American musician (born 1981)

Elias Mallin (born March 23, 1981, Phoenix, Arizona, United States) is an American musician, who played drums for metal/post-hardcore band Opiate for the Masses from 1999 until 2005, a band which he had formed with fellow students of the New School for the Arts and Academics. He was one of the founding members of My Darling Murder, a metal band formed with friends Andy Gerold (former touring bassist for Marilyn Manson) and Tim Kelleher (former touring bassist for Thirty Seconds to Mars).

My Darling Murder broke up in 2006, according to a statement released by the band itself, and in the fall of that year, Mallin joined Kill Hannah on the road as their touring drummer. He has since mid-2007 been featured in interviews, photo shoots, and press as a full member of Kill Hannah. Although a full-time member in Kill Hannah, Mallin has also been performing as the live drummer for Kesha since her Spring 2010 appearance on Saturday Night Live. He also performed as the hired gun in Hollywood Undead from late 2009–2010 before joining Kesha forever.

Mallin, Gerold, and Kelleher reformed My Darling Murder, with singer Jared Woosely. They recorded an EP with producer Sean Beavan in early 2011. The Ep was never officially released.

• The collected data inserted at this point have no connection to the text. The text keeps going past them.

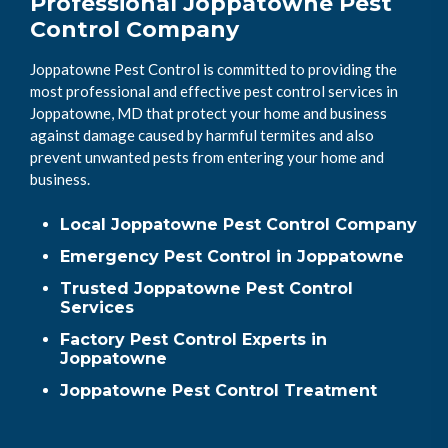
Professional Joppatowne Pest
Control Company
Joppatowne Pest Control is committed to providing the
most professional and effective pest control services in
Joppatowne, MD that protect your home and business
against damage caused by harmful termites and also
prevent unwanted pests from entering your home and
business.
Local Joppatowne Pest Control Company
Emergency Pest Control in Joppatowne
Trusted Joppatowne Pest Control
Services
Factory Pest Control Experts in
Joppatowne
Joppatowne Pest Control Treatment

In 2012 Mallin joined platinum selling rock band Filter for a short stint along with super group Fear and the Nervous System (led by James "Munky" Schaffer from Korn). Elias returned to Kesha in late 2012.

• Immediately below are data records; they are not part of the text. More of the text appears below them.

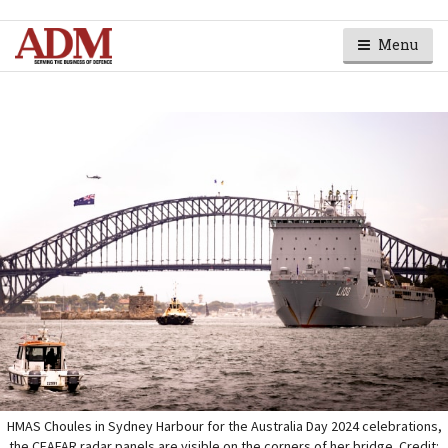
Menu
HMAS Choules in Sydney Harbour for the Australia Day 2024 celebrations,
the CEAFAR radar panels are visible on the corners of her bridge. Credit: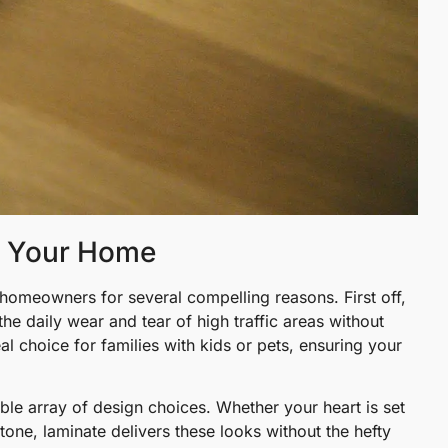
r Your Home
homeowners for several compelling reasons. First off,
he daily wear and tear of high traffic areas without
al choice for families with kids or pets, ensuring your
ible array of design choices. Whether your heart is set
one, laminate delivers these looks without the hefty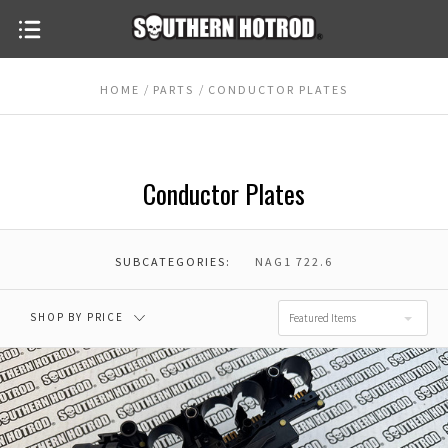
HOME
PARTS
CONDUCTOR PLATES
Conductor Plates
SUBCATEGORIES:
NAG1 722.6
SHOP BY PRICE
Featured Items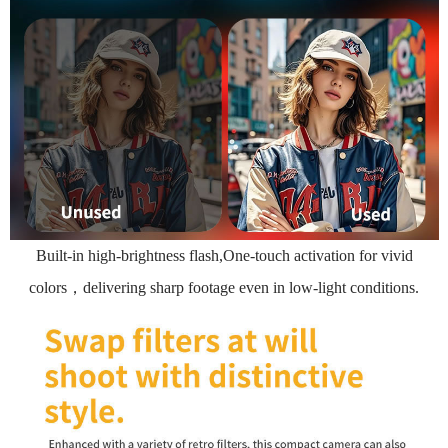
Built-in high-brightness flash,One-touch activation for vivid
colors，delivering sharp footage even in low-light conditions.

After Kesha's tour cycle for the Warrior album ended Mallin joined platinum selling pop duo MKTO in February 2014 while also recording drums for the new Hollywood Undead album record (set for release in 2015 on Interscope Records).

In 2015 and 2016 he continued playing with Kesha and MKTO while also playing/touring with Andrew Watt, Hayley Kiyoko, and others.

In 2017 Mallin currently plays for Noah Cyrus and Julia Michaels and is expected to continue touring with Kesha.

==Drum kit==
Mallin plays a Tama kit. He has stated he was obsessed with playing a Tama kit when growing up.
Currently on the road with Ke$ha, Elias uses a hybrid kit consisting of his Tama drums and Roland trigger pads.
While on tour with Kill Hannah, Hollywood Undead, My Darling Murder, and any other act just a 5-piece Tama B/B kit is used; 10", 12", 16" toms, 22" bass drum, and 14" Bubinga or B/B snare.
Elias sponsors Tama drums, Paiste cymbals, Vic Firth drum sticks, and Evans drum heads.

==Influences==
Elias experimented with many drumming styles, including fusion, afro Cuban, and metal. He has cited Tool and especially drummer Danny Carey as strong influences on his playing style amongst Dave Elitch, Steve Gadd, and Chris Coleman.

==Television appearances==
Elias has performed on Saturday Night Live, MTV EMAs, X Factor, American Idol, Conan O'Brien, "MTV Movie Awards", "Radio Disney Music Awards", Jimmy Kimmel Live!, Carson Daly, MTV Japanese VMAs, The Today Show, "The Tonight Show with Jimmy Fallon", "The Billboard Awards", "Late Night With Jimmy Fallon", "Good Morning America", "The View", "Live With Kelly And Michael", "Kid's Choice Awards", "MTV World Stage", Steven's Untitled Rock Show on FUSE, amongst many other award shows, late night television (national and international), and specialty shows for MTV2, FUSE, MTVU and other national and international television programs.